Université francophone à 95 %? Luminita PANAIT Université de Montréal Canada Résumé. Les questions que nous nous posons sont de savoir quels seraient les paramètres qui définissent le statut francophone d’une université. Ce statut francophone est-il une valeur quantifiable? Si oui, peut-on par une politique linguistique universitaire augmenter le pourcentage de francophonie d’une université? Si non, est-il possible pour une université de perdre ce statut, en absence d’une politique linguistique? Parmi l’administration, l’enseignement et la recherche, quels secteurs seraient définitoires pour le caractère francophone de l’établissement? Abstract. The questions we raise are intended to reveal the parameters defining the francophone status of a university. Is this francophone status a quantifiable value? If yes, could we increase the percentage of francophone of a certain university? If not, could a university loose this status, in the absence of a linguistic policy? Which sector defines the francophone character of an establishment: the management, the teaching or the research areas? Mots-clés : Politique linguistique universitaire, université de langue française, mondialisation, langue de l’enseignement, langue de la recherche Keywords: University language policy, French speaking university, globalization, language of instruction, language of research La loi modifiant la Charte de la langue française de 2002 a enjoint les établissements universitaires québécois de se doter d’une politique relative à l’emploi et à la qualité de la langue française.
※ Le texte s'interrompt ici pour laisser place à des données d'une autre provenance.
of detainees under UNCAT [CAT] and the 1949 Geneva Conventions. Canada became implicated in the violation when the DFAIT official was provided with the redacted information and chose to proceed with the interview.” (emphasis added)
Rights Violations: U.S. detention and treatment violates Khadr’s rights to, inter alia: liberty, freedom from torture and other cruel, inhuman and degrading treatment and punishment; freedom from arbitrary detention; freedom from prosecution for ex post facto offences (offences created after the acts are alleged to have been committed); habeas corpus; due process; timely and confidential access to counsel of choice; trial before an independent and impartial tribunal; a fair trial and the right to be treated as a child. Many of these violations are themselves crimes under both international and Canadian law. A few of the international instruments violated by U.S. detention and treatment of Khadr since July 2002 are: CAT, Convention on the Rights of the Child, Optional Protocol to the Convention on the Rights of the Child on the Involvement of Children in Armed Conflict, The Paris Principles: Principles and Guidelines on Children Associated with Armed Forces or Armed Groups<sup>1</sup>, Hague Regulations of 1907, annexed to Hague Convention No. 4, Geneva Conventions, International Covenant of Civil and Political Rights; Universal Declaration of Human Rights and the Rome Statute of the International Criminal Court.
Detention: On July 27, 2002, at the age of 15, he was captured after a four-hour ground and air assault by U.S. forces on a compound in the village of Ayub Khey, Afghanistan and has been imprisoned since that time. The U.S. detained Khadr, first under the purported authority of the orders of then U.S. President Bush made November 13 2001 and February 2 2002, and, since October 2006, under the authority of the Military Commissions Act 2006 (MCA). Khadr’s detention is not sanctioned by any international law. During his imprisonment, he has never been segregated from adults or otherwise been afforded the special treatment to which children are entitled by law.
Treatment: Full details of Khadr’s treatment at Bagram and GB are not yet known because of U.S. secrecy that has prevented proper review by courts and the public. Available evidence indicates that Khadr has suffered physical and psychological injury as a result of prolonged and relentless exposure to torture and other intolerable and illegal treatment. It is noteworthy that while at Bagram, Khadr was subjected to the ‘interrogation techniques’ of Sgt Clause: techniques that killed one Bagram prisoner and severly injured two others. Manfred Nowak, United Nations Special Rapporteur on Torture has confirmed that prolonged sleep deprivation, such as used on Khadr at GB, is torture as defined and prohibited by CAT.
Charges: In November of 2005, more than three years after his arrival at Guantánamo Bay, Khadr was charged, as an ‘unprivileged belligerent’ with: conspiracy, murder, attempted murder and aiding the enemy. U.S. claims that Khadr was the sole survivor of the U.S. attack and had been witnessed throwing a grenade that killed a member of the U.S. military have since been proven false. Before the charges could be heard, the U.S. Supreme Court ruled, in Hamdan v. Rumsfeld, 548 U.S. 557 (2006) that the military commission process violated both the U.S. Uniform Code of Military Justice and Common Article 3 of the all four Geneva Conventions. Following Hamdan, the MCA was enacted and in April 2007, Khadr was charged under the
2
Cette politique linguistique universitaire en faveur du français devait s’appliquer aux trois grandes sphères d’activité d’un établissement universitaire, à savoir l’administration, l’enseignement et la recherche, et réaffirmer de façon claire le statut francophone de l’établissement. En analysant de plus près l’Université du Québec en Outaouais (UQO), nous avons trouvé une situation problématique : l’existence de formations offertes en anglais, formations suivies par 5 % du total des étudiants de l’UQO. Ces programmes ont été le sujet de vifs débats, lors de l’élaboration des différentes politiques linguistiques qui se sont succédé à l’UQO depuis 2004.